This section is intended to introduce the reader to various aspects of art, which may be related to various aspects of the present invention that are described and/or claimed below. This discussion is believed to be helpful in providing the reader with background information to facilitate a better understanding of the various aspects of the present invention. Accordingly, it should be understood that these statements are to be read in this light, and not as admissions of prior art.
Adaptive streaming over HTTP (also called multi-bitrate switching or HAS) is quickly becoming a major technology for multimedia content distribution. Among the HTTP adaptive streaming protocols which are already used, the most famous are the HTTP Live Streaming (HLS) from Apple, the Silverlight Smooth Streaming (SSS) from Microsoft, the Adobe Dynamic Streaming (ADS) from Adobe, the Dynamic Adaptive Streaming over HTTP (DASH) developed by 3GPP and MPEG (standardized as ISO/IEC 23009-1:2012).
When a client terminal wishes to play an audiovisual content (or A/V content) in adaptive streaming, it first has to get a file describing how this NV content might be obtained. This is generally done through the HTTP protocol by getting a description file, so-called manifest, from an URL (Uniform Resource Locator), but can be also achieved by other means (e.g. broadcast, e-mail, SMS and so on). The manifest—generated in advance and delivered to the client terminal by a remote server—basically lists the available representations (also called instances or versions) of such an A/V content (in terms of bitrate, resolution and other properties). A representation is associated with a given quality level (bitrate).
The whole data stream of each representation is divided into segments (also called chunks) of equal duration (accessible by a separate URL) which are made such that a client terminal may smoothly switch from one quality level to another between two segments. As a result, the video quality may vary while playing but rarely suffers from interruptions (also called freezes).
At the client side, the segments are selected based on a measure of the available bandwidth of the transmission path. In particular, a client terminal usually requests the representation of a segment corresponding to a bitrate encoding and thus a quality compliant with the measured bandwidth.
When a cache is along the transmission path between a client terminal and a remote server, one representation of a given segment may already be stored in said cache, in case another client has previously requested the same segment with the same representation or in case a Content Delivery Network (CDN) has already provisioned the segment in the cache. Thus, the response to an HTTP request for said given segment is faster than if the segment comes from the remote server and duplicate transmission can be avoided, effectively saving network resources.
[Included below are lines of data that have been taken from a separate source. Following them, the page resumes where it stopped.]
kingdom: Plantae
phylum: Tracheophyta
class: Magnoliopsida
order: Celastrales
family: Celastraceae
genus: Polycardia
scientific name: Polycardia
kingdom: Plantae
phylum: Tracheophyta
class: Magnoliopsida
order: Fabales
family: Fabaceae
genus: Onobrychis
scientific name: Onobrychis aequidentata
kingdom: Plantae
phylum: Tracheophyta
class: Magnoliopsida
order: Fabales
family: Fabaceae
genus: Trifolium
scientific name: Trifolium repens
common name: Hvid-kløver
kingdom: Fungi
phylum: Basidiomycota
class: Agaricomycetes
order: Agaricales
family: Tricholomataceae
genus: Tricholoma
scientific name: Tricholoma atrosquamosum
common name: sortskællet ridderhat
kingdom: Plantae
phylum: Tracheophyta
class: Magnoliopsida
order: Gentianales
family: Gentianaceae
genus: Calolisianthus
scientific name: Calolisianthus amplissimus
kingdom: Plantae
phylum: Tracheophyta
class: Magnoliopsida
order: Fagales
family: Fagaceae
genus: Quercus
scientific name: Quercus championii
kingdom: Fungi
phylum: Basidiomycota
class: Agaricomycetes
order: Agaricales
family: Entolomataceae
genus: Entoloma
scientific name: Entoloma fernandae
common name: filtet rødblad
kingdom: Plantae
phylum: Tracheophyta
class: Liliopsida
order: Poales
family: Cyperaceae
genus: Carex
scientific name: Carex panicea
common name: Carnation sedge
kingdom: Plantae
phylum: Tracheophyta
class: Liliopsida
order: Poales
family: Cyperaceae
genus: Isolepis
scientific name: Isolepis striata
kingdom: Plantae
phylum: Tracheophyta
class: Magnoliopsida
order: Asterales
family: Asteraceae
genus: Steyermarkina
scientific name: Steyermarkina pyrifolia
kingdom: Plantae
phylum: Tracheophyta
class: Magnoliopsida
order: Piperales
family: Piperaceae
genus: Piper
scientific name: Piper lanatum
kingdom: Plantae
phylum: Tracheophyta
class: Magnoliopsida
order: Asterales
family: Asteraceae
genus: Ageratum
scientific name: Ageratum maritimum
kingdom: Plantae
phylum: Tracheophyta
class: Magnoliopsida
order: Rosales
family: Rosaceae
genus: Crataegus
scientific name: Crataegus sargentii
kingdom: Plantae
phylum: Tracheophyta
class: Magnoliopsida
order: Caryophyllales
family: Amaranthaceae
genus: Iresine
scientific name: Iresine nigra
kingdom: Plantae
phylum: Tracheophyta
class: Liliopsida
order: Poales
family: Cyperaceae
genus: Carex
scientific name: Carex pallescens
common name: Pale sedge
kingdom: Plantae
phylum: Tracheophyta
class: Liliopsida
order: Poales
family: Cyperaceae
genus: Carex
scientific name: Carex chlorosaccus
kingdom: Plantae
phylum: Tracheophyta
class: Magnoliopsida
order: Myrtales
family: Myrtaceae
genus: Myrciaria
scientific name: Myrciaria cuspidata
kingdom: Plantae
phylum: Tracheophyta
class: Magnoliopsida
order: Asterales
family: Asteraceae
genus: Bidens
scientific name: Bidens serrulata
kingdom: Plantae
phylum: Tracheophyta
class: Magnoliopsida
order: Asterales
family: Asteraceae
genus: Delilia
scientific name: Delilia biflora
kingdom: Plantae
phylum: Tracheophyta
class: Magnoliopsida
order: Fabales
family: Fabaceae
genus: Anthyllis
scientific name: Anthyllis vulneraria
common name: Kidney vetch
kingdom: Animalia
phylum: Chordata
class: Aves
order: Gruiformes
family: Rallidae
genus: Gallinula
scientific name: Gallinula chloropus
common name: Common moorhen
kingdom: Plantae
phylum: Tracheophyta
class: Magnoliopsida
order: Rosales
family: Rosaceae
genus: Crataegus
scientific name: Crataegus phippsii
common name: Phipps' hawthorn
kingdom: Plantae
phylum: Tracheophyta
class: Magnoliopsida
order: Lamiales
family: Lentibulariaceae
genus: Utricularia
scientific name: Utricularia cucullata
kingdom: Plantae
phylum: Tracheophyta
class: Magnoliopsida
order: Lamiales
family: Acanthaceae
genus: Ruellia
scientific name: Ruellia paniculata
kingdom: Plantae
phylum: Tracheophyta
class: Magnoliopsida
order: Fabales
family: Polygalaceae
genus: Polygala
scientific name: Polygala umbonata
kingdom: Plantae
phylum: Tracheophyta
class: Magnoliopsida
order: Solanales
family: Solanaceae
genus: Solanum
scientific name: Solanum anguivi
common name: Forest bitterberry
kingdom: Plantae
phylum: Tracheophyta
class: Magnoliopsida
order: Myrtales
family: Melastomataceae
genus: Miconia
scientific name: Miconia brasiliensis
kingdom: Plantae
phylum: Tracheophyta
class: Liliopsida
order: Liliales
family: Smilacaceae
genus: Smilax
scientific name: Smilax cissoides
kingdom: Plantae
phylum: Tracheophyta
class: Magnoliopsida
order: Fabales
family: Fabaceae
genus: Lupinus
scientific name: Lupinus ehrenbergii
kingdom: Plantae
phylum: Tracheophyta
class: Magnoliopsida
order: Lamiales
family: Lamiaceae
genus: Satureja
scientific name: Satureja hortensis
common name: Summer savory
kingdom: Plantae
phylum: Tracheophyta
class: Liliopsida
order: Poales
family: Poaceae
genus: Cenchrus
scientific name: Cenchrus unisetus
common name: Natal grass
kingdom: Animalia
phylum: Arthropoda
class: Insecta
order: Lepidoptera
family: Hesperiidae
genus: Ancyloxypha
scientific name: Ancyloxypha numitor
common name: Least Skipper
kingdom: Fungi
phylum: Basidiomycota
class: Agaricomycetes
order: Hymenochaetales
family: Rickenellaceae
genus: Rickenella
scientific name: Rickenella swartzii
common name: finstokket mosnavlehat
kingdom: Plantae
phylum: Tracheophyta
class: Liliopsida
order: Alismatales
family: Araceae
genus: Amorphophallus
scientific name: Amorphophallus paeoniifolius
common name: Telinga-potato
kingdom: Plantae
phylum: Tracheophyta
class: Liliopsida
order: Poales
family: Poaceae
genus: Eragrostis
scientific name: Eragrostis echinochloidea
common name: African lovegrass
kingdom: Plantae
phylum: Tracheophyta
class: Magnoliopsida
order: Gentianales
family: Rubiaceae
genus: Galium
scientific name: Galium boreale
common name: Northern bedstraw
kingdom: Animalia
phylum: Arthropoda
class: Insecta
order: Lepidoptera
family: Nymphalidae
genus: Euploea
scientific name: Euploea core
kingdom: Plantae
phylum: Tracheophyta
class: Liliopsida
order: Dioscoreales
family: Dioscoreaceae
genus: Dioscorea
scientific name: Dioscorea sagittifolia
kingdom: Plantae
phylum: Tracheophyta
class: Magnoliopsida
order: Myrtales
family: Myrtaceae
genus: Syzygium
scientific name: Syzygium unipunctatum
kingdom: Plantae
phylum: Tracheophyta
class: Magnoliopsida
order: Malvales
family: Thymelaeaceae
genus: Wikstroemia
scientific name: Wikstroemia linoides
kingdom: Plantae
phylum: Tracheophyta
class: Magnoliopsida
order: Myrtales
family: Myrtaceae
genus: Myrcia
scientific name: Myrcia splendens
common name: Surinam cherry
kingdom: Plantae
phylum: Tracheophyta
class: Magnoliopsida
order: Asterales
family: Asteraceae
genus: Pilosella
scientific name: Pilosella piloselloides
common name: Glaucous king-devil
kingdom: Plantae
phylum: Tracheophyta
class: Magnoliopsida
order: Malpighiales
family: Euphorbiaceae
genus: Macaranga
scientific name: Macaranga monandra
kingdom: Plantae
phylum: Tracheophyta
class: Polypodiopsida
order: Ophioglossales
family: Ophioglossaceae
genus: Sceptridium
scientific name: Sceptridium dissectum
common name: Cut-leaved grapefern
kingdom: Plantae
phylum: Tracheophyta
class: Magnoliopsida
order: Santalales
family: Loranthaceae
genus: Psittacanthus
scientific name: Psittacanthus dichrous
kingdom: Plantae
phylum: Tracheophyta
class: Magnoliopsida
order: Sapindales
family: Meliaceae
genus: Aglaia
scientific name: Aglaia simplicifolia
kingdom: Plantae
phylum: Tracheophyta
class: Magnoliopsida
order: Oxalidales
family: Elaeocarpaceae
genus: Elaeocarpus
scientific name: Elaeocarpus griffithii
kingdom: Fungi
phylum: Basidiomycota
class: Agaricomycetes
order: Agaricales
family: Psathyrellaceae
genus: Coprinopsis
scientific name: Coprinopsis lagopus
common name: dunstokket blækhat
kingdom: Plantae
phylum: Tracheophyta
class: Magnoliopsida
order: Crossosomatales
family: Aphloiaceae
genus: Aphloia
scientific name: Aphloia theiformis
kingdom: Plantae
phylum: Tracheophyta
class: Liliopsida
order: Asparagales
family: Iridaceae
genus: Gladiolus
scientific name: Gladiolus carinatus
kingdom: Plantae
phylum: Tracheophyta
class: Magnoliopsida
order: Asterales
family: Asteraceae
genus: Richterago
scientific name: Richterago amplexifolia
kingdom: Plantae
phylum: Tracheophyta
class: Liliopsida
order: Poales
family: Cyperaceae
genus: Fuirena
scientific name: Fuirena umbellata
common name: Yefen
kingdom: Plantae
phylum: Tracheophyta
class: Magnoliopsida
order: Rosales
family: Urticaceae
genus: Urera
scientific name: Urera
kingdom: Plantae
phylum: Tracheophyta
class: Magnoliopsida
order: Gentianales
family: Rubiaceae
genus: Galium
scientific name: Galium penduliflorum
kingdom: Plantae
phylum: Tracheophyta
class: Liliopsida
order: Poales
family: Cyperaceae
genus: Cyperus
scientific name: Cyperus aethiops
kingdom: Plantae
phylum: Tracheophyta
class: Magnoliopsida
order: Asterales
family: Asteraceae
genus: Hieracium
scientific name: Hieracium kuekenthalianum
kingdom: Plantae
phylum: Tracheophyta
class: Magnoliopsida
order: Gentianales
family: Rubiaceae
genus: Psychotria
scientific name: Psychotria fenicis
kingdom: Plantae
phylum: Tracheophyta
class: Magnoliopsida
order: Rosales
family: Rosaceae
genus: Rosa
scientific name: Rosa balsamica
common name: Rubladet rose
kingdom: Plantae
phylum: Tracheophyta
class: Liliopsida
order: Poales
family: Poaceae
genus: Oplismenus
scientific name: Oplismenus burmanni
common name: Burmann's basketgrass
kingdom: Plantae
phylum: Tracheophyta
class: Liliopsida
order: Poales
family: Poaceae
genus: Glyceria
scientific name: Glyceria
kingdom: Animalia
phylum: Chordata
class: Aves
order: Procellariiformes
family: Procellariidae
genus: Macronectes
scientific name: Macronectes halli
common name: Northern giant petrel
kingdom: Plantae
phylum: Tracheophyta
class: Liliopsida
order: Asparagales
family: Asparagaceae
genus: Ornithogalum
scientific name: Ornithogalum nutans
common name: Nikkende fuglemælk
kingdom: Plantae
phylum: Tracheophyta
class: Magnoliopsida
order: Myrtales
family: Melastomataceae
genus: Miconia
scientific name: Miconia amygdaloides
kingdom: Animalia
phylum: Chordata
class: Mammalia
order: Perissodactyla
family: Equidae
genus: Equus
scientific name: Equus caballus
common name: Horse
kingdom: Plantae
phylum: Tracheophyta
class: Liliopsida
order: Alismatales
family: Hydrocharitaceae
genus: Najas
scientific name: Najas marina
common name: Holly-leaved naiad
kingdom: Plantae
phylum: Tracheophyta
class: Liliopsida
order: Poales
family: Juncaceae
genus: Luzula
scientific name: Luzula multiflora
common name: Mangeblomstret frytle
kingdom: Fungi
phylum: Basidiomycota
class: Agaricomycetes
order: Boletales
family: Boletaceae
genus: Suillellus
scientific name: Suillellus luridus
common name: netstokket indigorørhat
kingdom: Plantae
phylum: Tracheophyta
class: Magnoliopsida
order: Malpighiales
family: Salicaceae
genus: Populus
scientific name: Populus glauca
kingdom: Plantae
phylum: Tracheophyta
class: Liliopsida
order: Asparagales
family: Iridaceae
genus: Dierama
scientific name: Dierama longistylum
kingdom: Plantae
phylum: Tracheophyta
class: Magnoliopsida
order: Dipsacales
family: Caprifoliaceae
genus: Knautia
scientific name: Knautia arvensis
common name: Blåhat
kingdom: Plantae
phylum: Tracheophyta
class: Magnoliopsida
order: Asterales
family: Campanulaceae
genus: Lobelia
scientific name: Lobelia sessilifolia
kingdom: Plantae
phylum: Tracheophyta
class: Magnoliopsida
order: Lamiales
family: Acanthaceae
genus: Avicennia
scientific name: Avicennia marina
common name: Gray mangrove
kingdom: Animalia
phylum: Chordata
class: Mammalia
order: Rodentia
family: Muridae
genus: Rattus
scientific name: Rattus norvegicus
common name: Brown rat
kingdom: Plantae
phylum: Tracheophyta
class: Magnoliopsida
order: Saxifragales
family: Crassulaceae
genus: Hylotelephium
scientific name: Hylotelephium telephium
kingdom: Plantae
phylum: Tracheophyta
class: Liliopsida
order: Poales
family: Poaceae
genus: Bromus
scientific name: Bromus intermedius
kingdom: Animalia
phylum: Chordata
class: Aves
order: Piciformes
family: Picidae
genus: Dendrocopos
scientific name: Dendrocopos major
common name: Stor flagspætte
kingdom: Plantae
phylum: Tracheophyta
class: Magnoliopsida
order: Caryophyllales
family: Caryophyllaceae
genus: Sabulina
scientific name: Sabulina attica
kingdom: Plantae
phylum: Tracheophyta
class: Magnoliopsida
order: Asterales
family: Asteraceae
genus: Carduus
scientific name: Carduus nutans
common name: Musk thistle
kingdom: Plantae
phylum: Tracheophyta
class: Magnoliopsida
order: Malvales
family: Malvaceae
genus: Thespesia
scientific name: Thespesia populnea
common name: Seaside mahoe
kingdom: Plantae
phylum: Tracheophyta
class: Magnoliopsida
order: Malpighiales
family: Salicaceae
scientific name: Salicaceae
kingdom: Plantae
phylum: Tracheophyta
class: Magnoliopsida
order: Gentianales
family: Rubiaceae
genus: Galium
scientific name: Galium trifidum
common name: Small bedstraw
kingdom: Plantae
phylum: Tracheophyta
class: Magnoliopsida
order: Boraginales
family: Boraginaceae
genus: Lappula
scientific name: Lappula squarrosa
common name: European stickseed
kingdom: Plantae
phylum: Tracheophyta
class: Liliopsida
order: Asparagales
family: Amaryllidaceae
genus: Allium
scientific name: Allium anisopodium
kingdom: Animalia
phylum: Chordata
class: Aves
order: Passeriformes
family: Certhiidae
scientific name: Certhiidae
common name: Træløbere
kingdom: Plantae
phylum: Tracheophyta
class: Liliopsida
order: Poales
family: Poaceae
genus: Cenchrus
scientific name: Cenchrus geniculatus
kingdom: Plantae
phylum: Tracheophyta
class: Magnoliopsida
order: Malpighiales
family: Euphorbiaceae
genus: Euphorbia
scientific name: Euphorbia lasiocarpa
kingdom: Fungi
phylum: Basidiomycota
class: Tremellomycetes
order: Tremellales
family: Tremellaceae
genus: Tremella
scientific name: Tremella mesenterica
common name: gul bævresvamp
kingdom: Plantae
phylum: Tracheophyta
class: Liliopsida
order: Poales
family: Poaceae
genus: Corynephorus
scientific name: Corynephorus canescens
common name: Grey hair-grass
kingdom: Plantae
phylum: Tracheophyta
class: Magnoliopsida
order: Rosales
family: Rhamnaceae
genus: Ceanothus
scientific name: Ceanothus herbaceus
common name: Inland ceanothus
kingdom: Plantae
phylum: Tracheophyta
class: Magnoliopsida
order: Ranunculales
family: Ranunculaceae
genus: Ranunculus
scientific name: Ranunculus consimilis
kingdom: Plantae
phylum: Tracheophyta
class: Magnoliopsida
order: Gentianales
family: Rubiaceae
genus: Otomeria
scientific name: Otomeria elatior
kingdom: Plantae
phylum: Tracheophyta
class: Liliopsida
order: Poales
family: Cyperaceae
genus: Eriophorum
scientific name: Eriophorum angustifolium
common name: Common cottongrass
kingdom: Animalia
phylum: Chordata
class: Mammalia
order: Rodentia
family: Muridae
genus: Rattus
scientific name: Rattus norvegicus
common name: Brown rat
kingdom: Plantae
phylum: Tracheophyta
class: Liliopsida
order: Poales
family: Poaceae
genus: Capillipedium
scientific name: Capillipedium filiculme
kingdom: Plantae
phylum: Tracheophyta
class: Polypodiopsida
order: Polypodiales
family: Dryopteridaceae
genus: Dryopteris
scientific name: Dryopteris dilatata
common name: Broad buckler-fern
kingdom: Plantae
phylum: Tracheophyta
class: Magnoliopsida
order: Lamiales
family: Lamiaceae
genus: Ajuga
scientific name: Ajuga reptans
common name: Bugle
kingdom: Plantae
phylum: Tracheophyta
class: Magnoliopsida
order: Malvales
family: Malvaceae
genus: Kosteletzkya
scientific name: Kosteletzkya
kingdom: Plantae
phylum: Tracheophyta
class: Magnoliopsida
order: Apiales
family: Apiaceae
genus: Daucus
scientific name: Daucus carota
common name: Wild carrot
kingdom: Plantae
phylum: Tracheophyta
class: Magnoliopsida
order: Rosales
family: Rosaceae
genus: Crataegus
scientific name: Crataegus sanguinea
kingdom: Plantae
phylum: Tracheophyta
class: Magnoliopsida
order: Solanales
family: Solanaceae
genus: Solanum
Nevertheless, the HTTP adaptive streaming appears not to be cache friendly (or at least less cache friendly than the so called layered base switching as for instance H264-SVC). Indeed, if a first client terminal requests a representation r of a given segment and a second client terminal—sharing a part of the transmission path with said first client terminal and a cache—requests a representation of said given segment (at a higher or lower quality), then the cache is not hit leading to higher load on the network segment between the cache and the server with the risk of causing congestion. The benefits of caching are then completely annihilated and caches are currently unable to improve this situation.
To overcome this shortcoming, it is known that a client terminal may send a request for a given segment comprising a first (also called preferred) representation and one or several alternative representations. When such a request arrives at an HAS aware cache (meaning that said cache is compliant with an HAS protocol, such as MPEG-DASH), said cache delivers the first representation if cached or browses the alternative representations in case the first representation is not cached. When one of the alternative representations is cached, the cache sends said alternative representation to the client terminal. Nevertheless, as for many new technologies, the gradual deployment of DASH aware caches (so called smart caches or DANES for DASH Aware Network Element) requires their coexistence with current caches which are not DASH aware (so called legacy caches). Such a coexistence raises new issues to be addressed, in particular when a given DANE replies to a HTTP request with one representation amongst the first representation (if cached) or the alternative representations listed in said request. When an intermediate legacy cache—located between the client terminal and the given DANE—receives the response sent by the DANE, it might store it as the first representation. When the returned response sent by the DANE does not correspond to the first representation but rather to one of the alternative representations of the request, said intermediate legacy cache might be misled. As a consequence, upon receipt of a further request for said first representation of the same segment from another client terminal, the intermediate legacy cache will erroneously answer with the cached alternative representation, believing that it has previously cached the first representation. The intermediate legacy cache is not aware of the substitution made by the DANE.
The present application invention overcomes at least the above mentioned drawback to prevent intermediate legacy caches from wrong caching.